A few investigations featured by Snooks et al., (2010) suggested that notwithstanding when a
patient was cognizant factors, for example, agony could impact their ability to give informed
consent.
Discussion:
This review investigated 10 studies that attempted in the prehospital research (or comparable) for
a scope of conditions and mediations. Informed consent was the principal thought when
revealing moral issues around clinical preliminaries attempted in the prehospital research.
Investigation of the techniques for acquiring consent demonstrated connections between the sort
of consent and both the condition and the intercession being evaluated.
A considerable lot of the studies investigated contained explanations in regards to ethical
approvals, with a few incorporating proclamations in regards to consistence with worldwide
direction, specifically the Declaration of Helsinki or Good Clinical Practice (GCP) rules
(Buckley, Irving and Goodacre, 2016). Prehospital research setting may subsequently require an
alternate way to deal with informed consent, regardless of whether this is through a widening of
exemption from agree to incorporate circumstances not classed as therapeutic crises or through
an alternate methodology completely, for example, consent. In spite of the fact that this review is
particularly focused on consent there are a scope of other ethical concerns. Aspects, for example,
understanding discernments and expert perspectives of prehospital look into have started to be
investigated in past examinations; these and other ethical issues of emergencies. The equalization
of participation and advantages or value of cooperation ought to be tended to in future
investigations with the end goal to manage future research plan (Davies et al., 2014).
Conclusion:
The search procedure was far-reaching, however, it was recognized that since it was restricted to
access databases and papers written in the English dialect every pertinent paper might not have
been distinguished.
This precise review of the literature found that the capacity to get informed consent was the
overall ethical thought. The review prompts questions with respect to the capacity to acquire
composed informed consent. Regardless of whether elective strategies, for example, more
extensive utilization of emergency case from consent, or informed consent combined with
agreeing to incorporate follow-up information gathering ought to be standard for this sort of
research is indistinct. The utilization of wording to depict consent models was likewise
8
were probably going to have the limit, even in a crisis circumstance, requested that patients give
composed informed consent in the prehospital research setting (normally in the rescue vehicle).

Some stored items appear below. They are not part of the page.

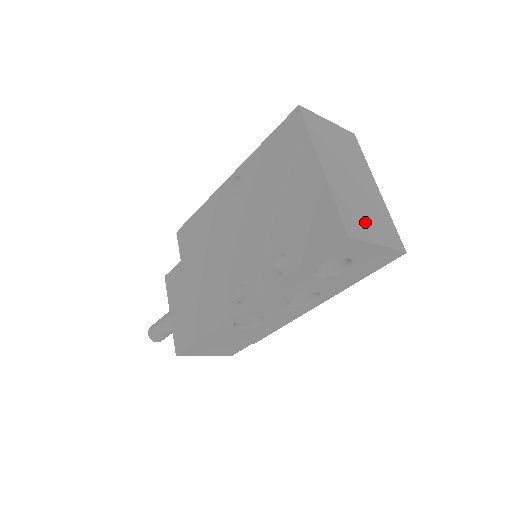
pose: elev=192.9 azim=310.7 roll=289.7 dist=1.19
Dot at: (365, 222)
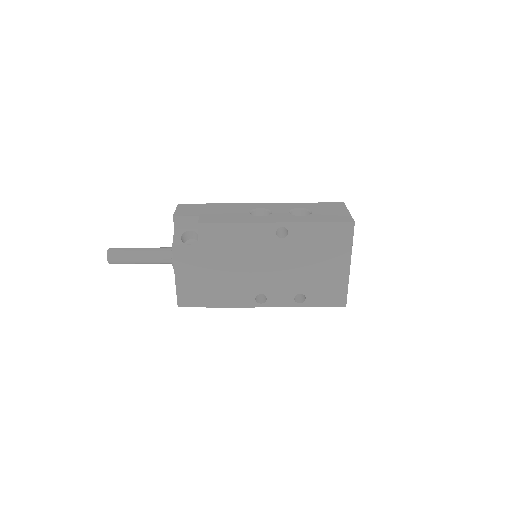
Dot at: occluded
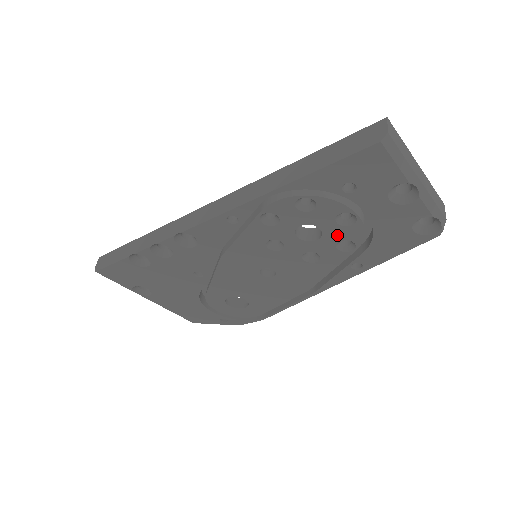
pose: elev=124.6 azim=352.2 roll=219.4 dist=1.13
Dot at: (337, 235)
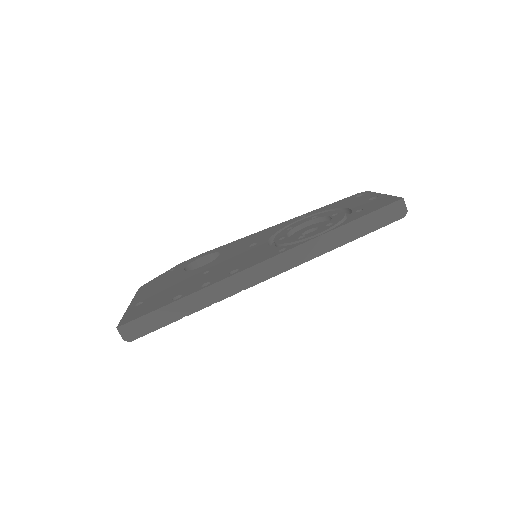
Dot at: occluded
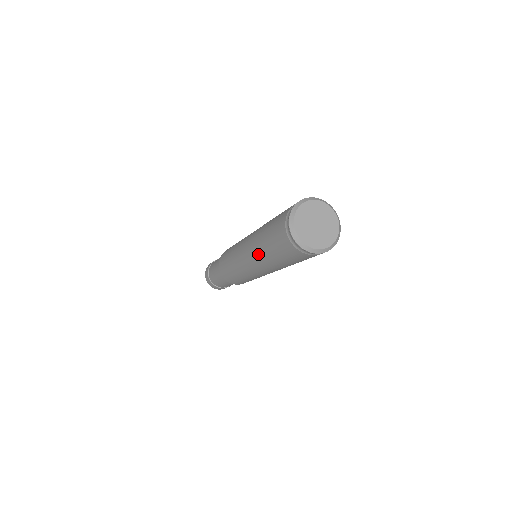
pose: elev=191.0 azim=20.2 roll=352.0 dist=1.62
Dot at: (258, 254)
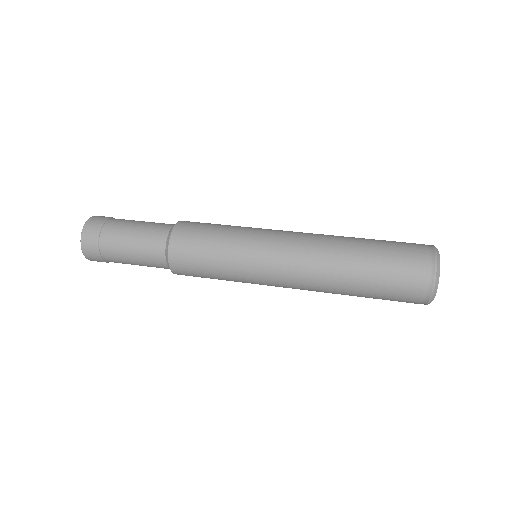
Dot at: (329, 274)
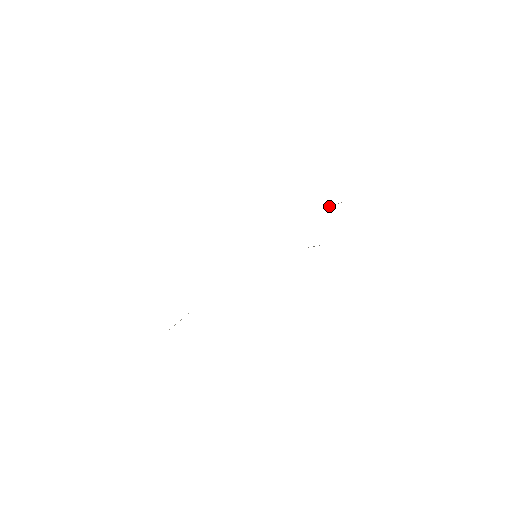
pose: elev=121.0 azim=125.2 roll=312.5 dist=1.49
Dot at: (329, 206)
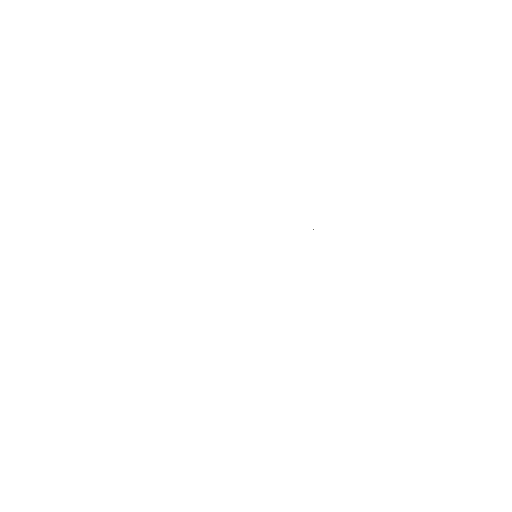
Dot at: occluded
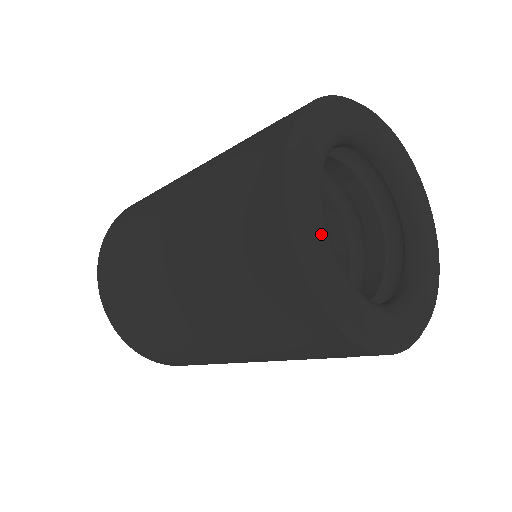
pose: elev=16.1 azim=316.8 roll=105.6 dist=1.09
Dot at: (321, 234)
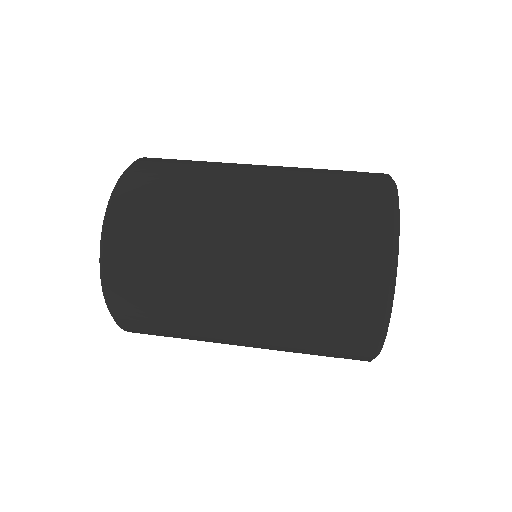
Dot at: occluded
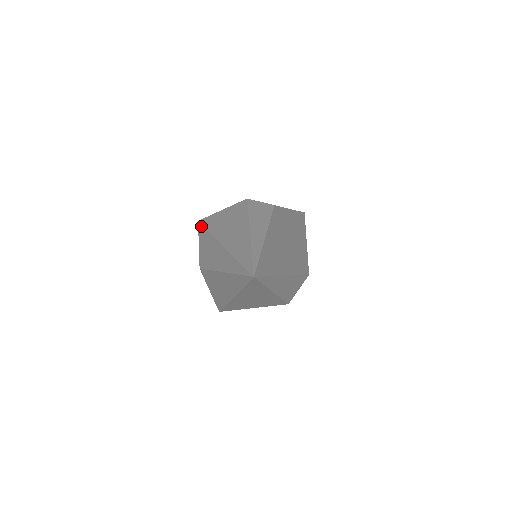
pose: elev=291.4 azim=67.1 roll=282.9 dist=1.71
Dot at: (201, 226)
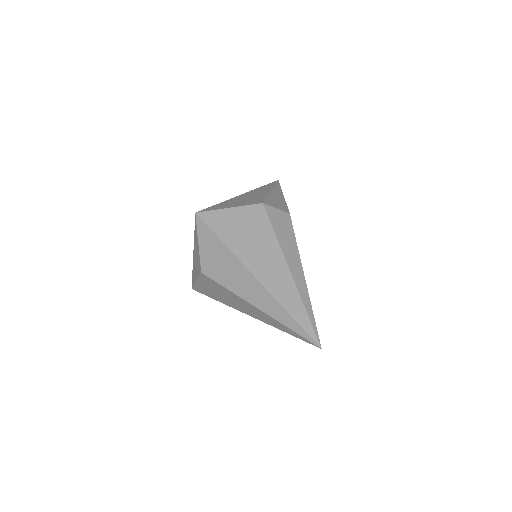
Dot at: (204, 225)
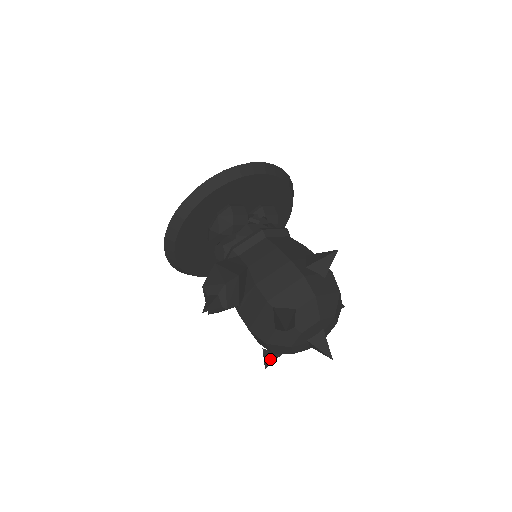
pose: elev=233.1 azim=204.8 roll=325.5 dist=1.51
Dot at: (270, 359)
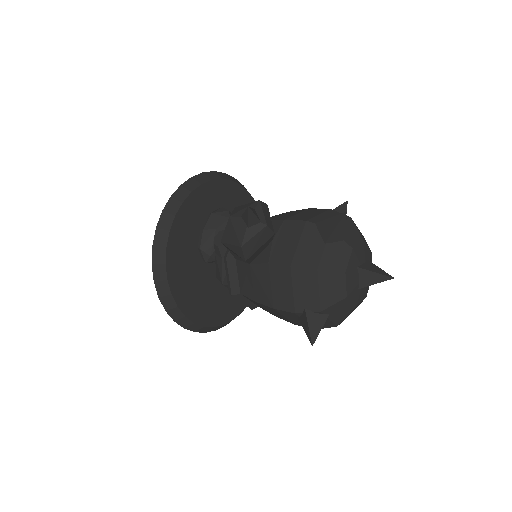
Dot at: (316, 327)
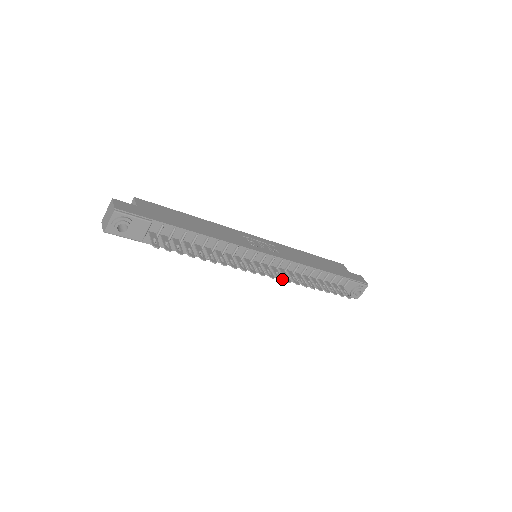
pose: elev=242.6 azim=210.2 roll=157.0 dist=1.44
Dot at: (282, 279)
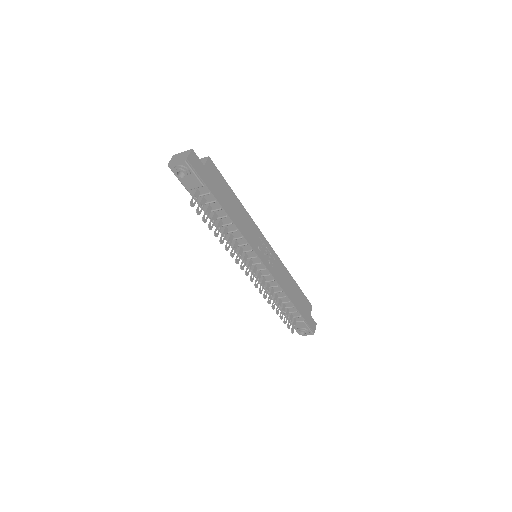
Dot at: (257, 287)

A few investigations featured by Snooks et al., (2010) suggested that notwithstanding when a
patient was cognizant factors, for example, agony could impact their ability to give informed
consent.
Discussion:
This review investigated 10 studies that attempted in the prehospital research (or comparable) for
a scope of conditions and mediations. Informed consent was the principal thought when
revealing moral issues around clinical preliminaries attempted in the prehospital research.
Investigation of the techniques for acquiring consent demonstrated connections between the sort
of consent and both the condition and the intercession being evaluated.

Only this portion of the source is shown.